In the following discussion I provide some more detail. When I say file version I do mean the actual n-th version of the file, I do not refer a global version number.

I don't have the exact algorithm, but a way could be to compare each revision against the last power of 2 lower, so if you're committing then 18thversion of a file, you delta against the 16th, which contains the delta against the 8th, and then against the 4th, and finally the 2nd and the 1st (which is a full copy).

File version 1
2 3 4 5 6 7 8 9 10 11 12 13 14 15 16
Delta computed against version - 1 2 2 4 4 4 4 8 8 8 8 8 8 8 8

The first drawback of this approach is that you have to sum all the differences occurred between the last power of 2 and the current revision, so the patch may become (very) big. One way to avoid that would be to insert full copies at selected points in the sequence so that the biggest patch does not store more than 64 or 128 changes.

The second drawback of this approach is that you have to know how many versions of a file are there in order to retrieve the diffs required to rebuild the n-th version of a file. This is a little harder to turn into a database query, but it could be solved by having a reference table that store the powers of two, and have a subquery select all power of two lower than the current file "version".

The BDB backend

The BDB backed stores backwards changes, so the last revision on trunk is always a full copy, whilst on a branch the revision is a full copy if the file has been modified on the branch, otherwise it's just a pointer to the trunk revision the branch originate from.
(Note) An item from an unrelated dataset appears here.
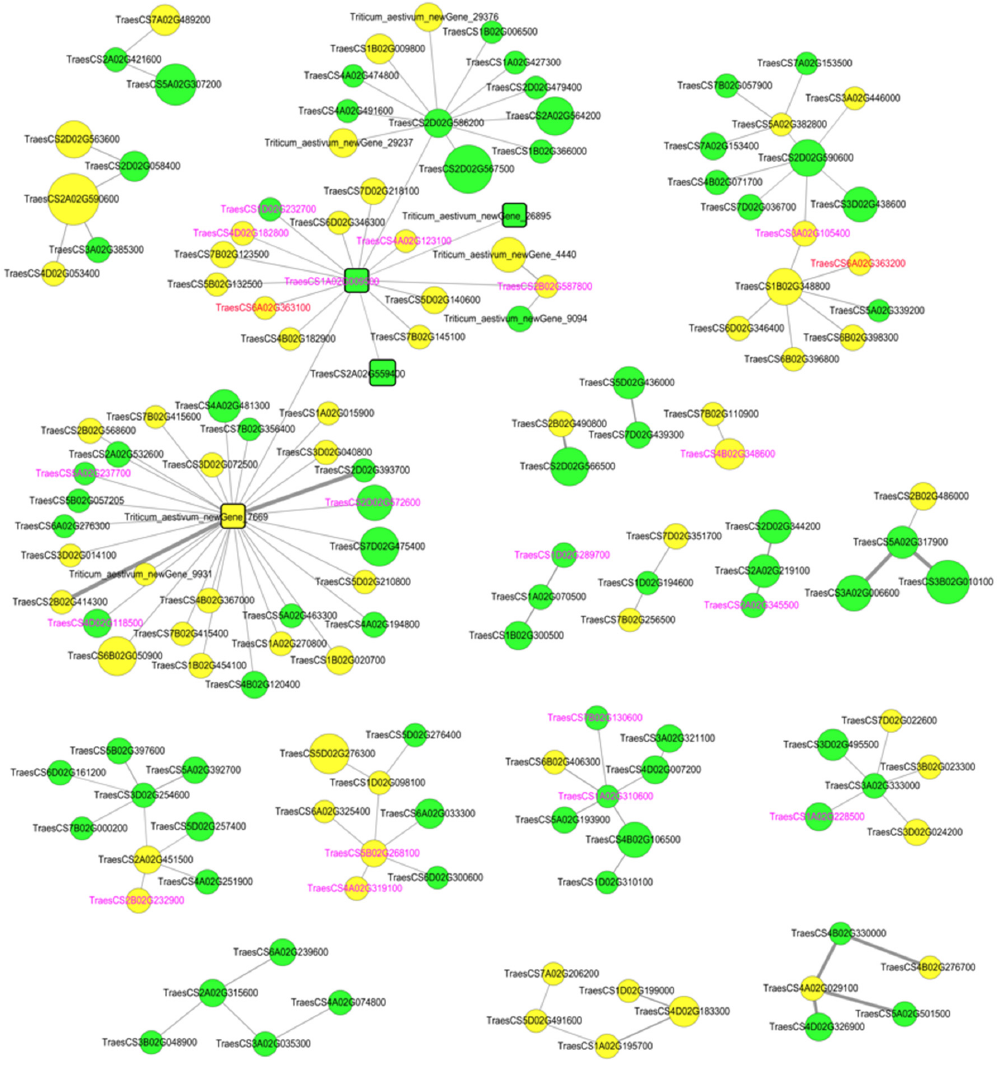
Figure 5. PPI network for DEGs. Note: The circles and rectangles indicate the DEGs and the hub DEGs, respectively, detected in this study, and their size represents the fold change value of these DEGs. The thickness of lines between DEGs indicated the strengthening of their correlation. Green indicates the upregulated DEGs, and yellow indicates downregulated DEGs. The gene name in pur- ple and red indicates these DEG are regulated by methylation, and the gene name in red indicates that the methylation levels in the promoter regions of the corresponding DEGs were significantly different between the CK and SP groups. PPI, Protein – Protein Interaction; DEGs, Differentially Ex- pressed Genes.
As with the FSFS backend, the BDB backed uses skip lists in order to rebuild faster old revisions, but since the reference copy is a moving target, also the delta need to be recomputed at each commit.

When you commit a new file, the 4th, 8th, 16th, ... level ancestors are re-deltified against the last revision. So, in the following example, if you request the 3rd version of a file you'll have to apply deltas contained in 3, 19, 23 (in reverse order) to the full copy in 24.

File version 1 2 3 4 5 6 7 8 9 10 11 12 13 14 15 16 17 18 19 20 21 22 23 24
Delta against version 17 18 19 20 21 22 23 24 17 18 19 20 21 22 23 24 21 22 23 24 22 23 24 -

The positive side of this approach is that the last revision is usually quick to build, on the downside the insert process is complex as it requires recomputing deltas, and gathering a revision other than the last one of trunk goes through the same complex process as FSFS, because not all files on a branch may have been modified (and thus be full copies).